Would it be desirable to also be able to set the polarization from the outside?

Like I said in one response, it would be good to consider if we need an
polarization_change_in_progress state that refuses requests.
I'm guessing not, if a request is always completed before the next is handled
and there is no way to lose requests.
I don't know how long it would take to change the CPU assignment and if there
is a chance that could be overwhelmed by too many requests.
Probably not but something worth thinking about.

Might be a good idea to add a test case that performs test via qmp.
So starts an instance with some cpu topology assignments, checks that
qmp returns the correct topology, hot plugs a cpu and does another check,
Changes topology attributes, etc.
I guess this would be an avocado test.
Pierre Morel Feb. 10, 2023, 1:23 p.m. UTC | #2
On 2/9/23 18:14, Nina Schoetterl-Glausch wrote:
> IMO this series looks good overall and like it's nearing the final stages.

Thank you for your helping this.

> 
> You use "polarity" instead of "polarization" a lot.
> Since the PoP uses polarization I think that term would be preferred.

OK

> 
> With the series as it is, one cannot set the polarization via qmp,
> only the entitlement of individual cpus.
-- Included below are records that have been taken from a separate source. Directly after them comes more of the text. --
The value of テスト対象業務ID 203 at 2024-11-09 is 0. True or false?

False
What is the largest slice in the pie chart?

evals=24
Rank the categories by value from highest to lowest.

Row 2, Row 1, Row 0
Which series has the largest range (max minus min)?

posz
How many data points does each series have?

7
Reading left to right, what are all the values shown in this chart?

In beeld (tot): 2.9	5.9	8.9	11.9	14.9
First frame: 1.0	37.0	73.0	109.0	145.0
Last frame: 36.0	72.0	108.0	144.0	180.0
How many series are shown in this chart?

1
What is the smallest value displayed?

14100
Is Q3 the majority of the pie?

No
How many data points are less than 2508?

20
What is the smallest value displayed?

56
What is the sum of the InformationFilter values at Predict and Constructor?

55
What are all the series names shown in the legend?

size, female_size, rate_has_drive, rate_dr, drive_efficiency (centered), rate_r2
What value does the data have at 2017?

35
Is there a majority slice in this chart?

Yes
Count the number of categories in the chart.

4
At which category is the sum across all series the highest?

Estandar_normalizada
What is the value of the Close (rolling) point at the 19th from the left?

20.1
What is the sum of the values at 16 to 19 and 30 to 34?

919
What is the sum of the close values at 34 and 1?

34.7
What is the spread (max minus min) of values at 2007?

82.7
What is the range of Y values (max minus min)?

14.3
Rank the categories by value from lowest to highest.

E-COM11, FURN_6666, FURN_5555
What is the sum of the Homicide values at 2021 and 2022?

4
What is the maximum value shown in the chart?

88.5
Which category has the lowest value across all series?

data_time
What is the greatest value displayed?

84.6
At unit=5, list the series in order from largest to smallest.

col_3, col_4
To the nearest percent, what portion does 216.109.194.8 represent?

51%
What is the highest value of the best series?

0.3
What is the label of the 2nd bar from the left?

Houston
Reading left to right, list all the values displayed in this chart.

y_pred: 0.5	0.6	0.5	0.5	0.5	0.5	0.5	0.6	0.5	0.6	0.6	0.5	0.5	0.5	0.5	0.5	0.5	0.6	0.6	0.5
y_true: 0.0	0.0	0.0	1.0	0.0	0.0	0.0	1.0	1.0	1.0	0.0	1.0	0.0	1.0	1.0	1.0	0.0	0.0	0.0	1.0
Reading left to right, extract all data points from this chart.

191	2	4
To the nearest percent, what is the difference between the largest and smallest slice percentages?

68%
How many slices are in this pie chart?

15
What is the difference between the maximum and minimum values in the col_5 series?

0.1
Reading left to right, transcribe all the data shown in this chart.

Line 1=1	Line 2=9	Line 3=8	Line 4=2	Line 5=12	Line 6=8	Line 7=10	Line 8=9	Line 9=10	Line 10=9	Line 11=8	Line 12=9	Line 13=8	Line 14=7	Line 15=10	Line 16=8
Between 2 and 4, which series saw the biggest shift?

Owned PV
So only the VM can change
> the polarization.
> Would it be desirable to also be able to set the polarization from the outside?

I do not think so, AFAIK this is not foreseen by the architecture.
My point of view on this is that the application running on the guest is 
the one knowing if it can get use of the heterogeneous CPU provisioning 
provided by the vertical polarization or not.
Horizontal polarization being the default with an homogeneous, or 
considered as default, provisioning.


> 
> Like I said in one response, it would be good to consider if we need an
> polarization_change_in_progress state that refuses requests.
> I'm guessing not, if a request is always completed before the next is handled
> and there is no way to lose requests.
> I don't know how long it would take to change the CPU assignment and if there
> is a chance that could be overwhelmed by too many requests.
> Probably not but something worth thinking about.

Currently, guest request for a topology change is done via the sysfs 
interface by a userland process.
The value returned by the kernel to userland is -BUSY, for both DONE and 
IN_PROGRESS.
So at first sight I do not see a overwhelming problem but having a 
completion indication looks like a good thing to have in a future 
extension in both QEMU and Kernel

> 
> Might be a good idea to add a test case that performs test via qmp.
> So starts an instance with some cpu topology assignments, checks that
> qmp returns the correct topology, hot plugs a cpu and does another check,
> Changes topology attributes, etc.
> I guess this would be an avocado test.

Yes you are right there is a lot to test.
There is already a test for kvm_unit_tests in review to test PTF and 
STSI instruction's interception.
We do not use avocado as far as I know but our hades tests framework for 
the kind of tests you propose.
I never used avocado for now but at first sight, avocado and hades look 
similar.

Regards,
Pierre